**PROBLEM REQUIREMENTS:** Locate every line in the records below that contains the word "thumb", and copy each one.

**DATA:**

┌──

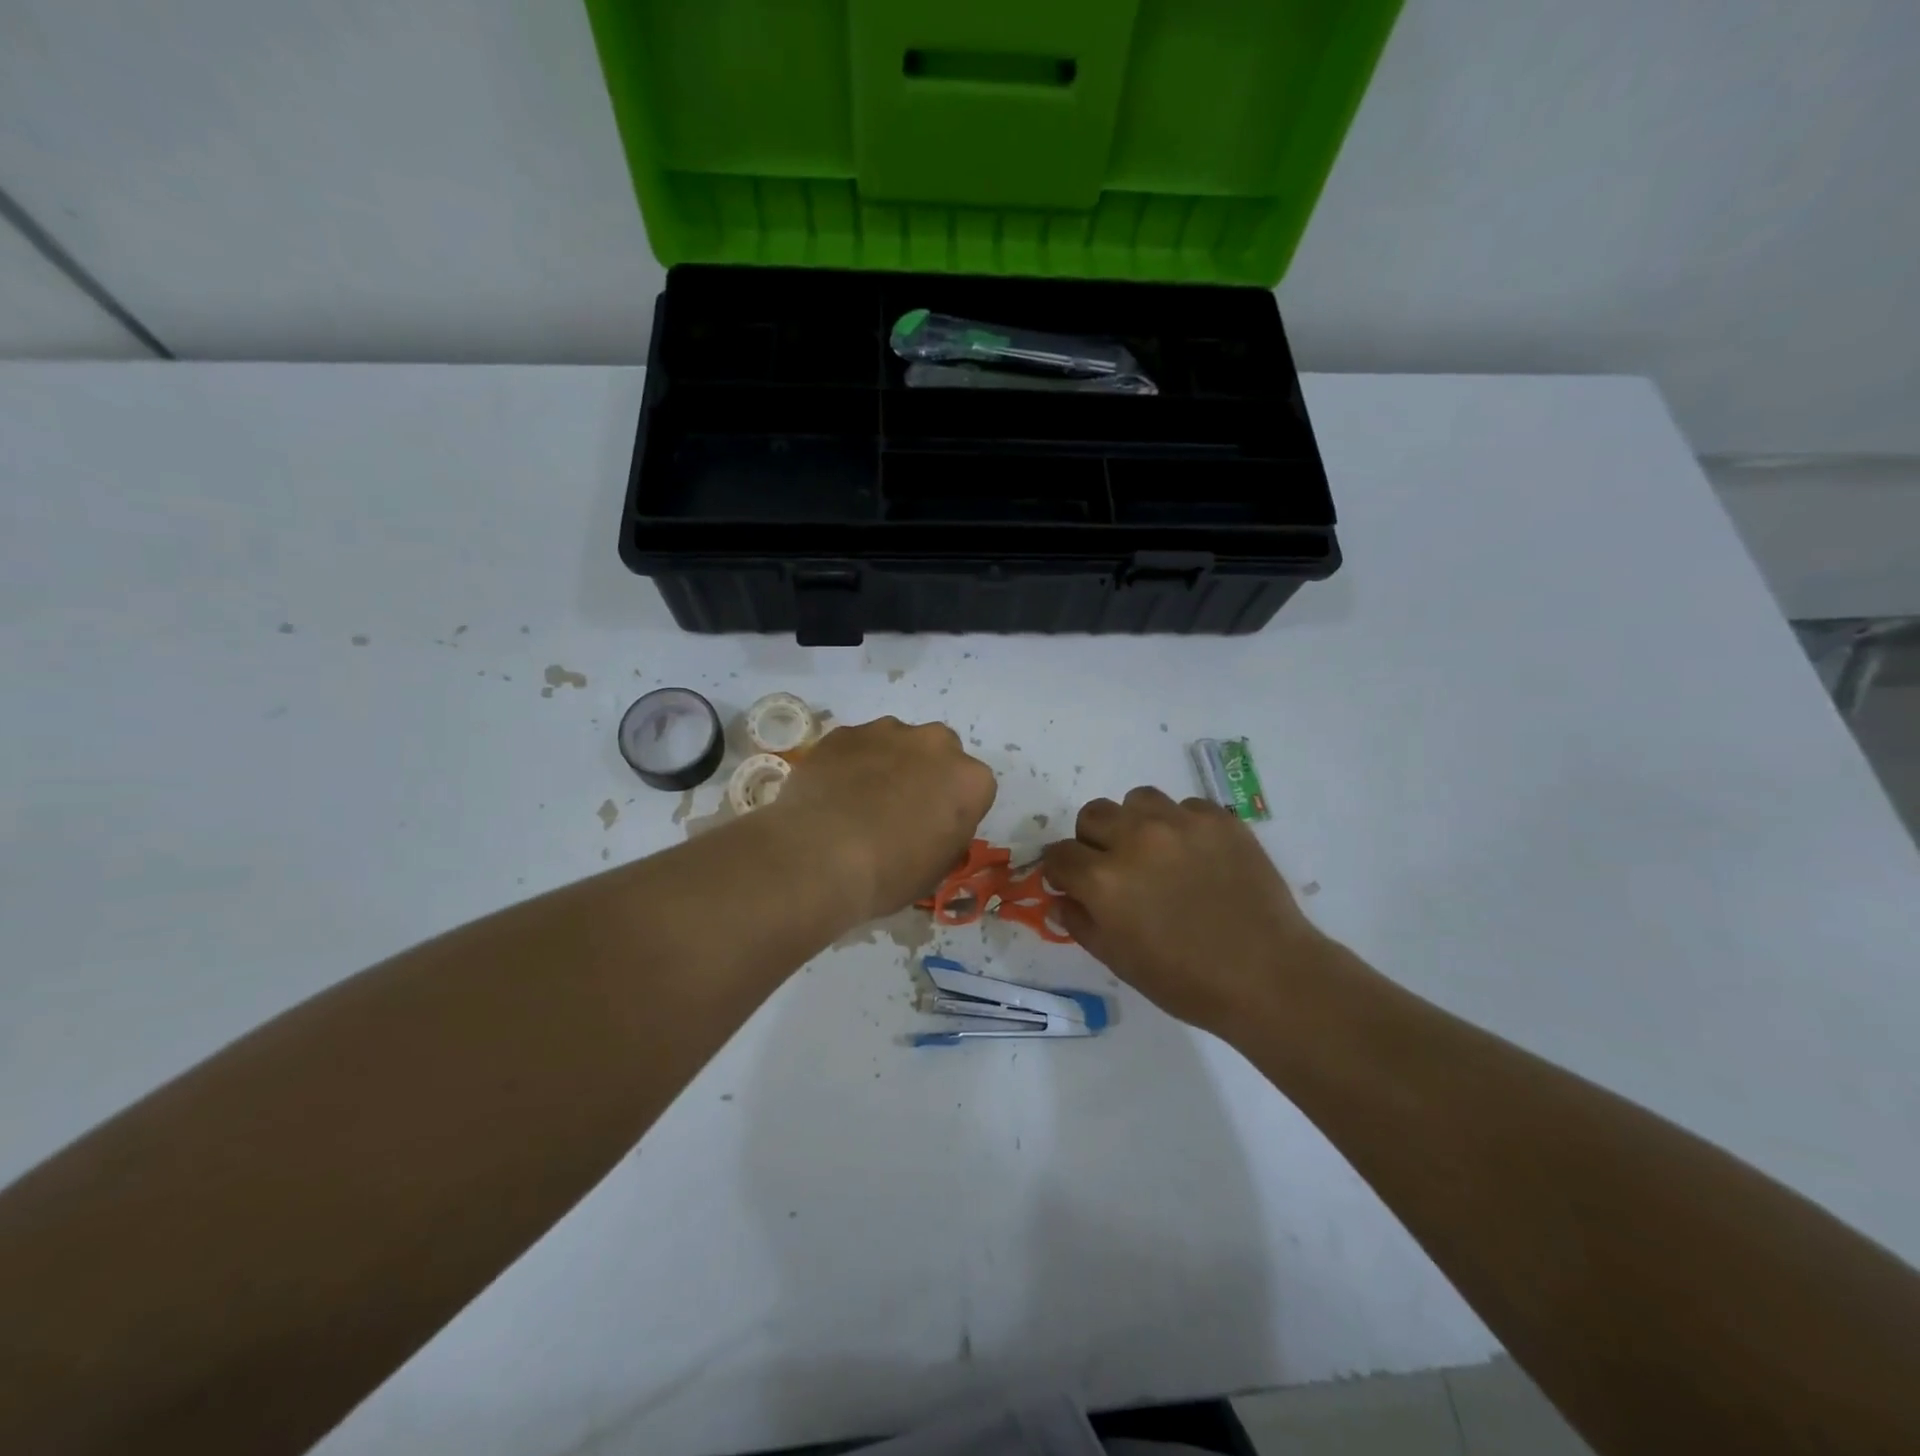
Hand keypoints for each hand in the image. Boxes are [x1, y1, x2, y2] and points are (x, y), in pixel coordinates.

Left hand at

└──
┌──

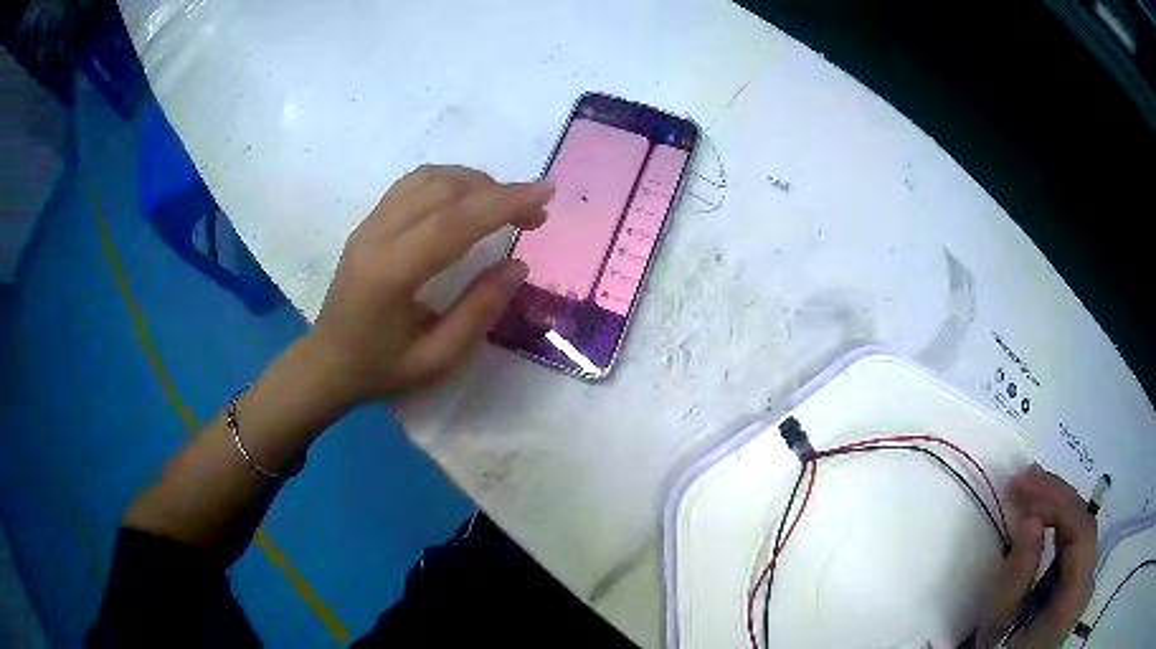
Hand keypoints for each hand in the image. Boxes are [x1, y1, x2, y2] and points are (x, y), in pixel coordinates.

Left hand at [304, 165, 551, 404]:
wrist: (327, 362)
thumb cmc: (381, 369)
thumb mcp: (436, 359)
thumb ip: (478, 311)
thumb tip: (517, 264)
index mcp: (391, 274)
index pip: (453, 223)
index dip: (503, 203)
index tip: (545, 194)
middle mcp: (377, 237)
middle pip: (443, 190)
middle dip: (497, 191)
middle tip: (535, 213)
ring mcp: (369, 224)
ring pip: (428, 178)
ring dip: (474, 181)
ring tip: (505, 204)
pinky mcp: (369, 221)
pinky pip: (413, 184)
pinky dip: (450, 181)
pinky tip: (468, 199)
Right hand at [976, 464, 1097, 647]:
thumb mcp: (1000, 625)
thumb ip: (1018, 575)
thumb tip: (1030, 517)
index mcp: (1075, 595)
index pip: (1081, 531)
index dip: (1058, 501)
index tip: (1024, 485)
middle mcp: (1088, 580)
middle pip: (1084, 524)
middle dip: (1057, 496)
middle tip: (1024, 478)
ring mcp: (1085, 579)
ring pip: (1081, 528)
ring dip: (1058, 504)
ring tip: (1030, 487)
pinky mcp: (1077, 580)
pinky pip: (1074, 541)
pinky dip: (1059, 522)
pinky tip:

└──

**TASK ANSWER:**
thumb cmc: (381, 369)
thumb mcp: (436, 359)
thumb ip: (478, 311)
thumb tip: (517, 264)
thumb mcp: (1000, 625)
thumb ip: (1018, 575)
thumb tip: (1030, 517)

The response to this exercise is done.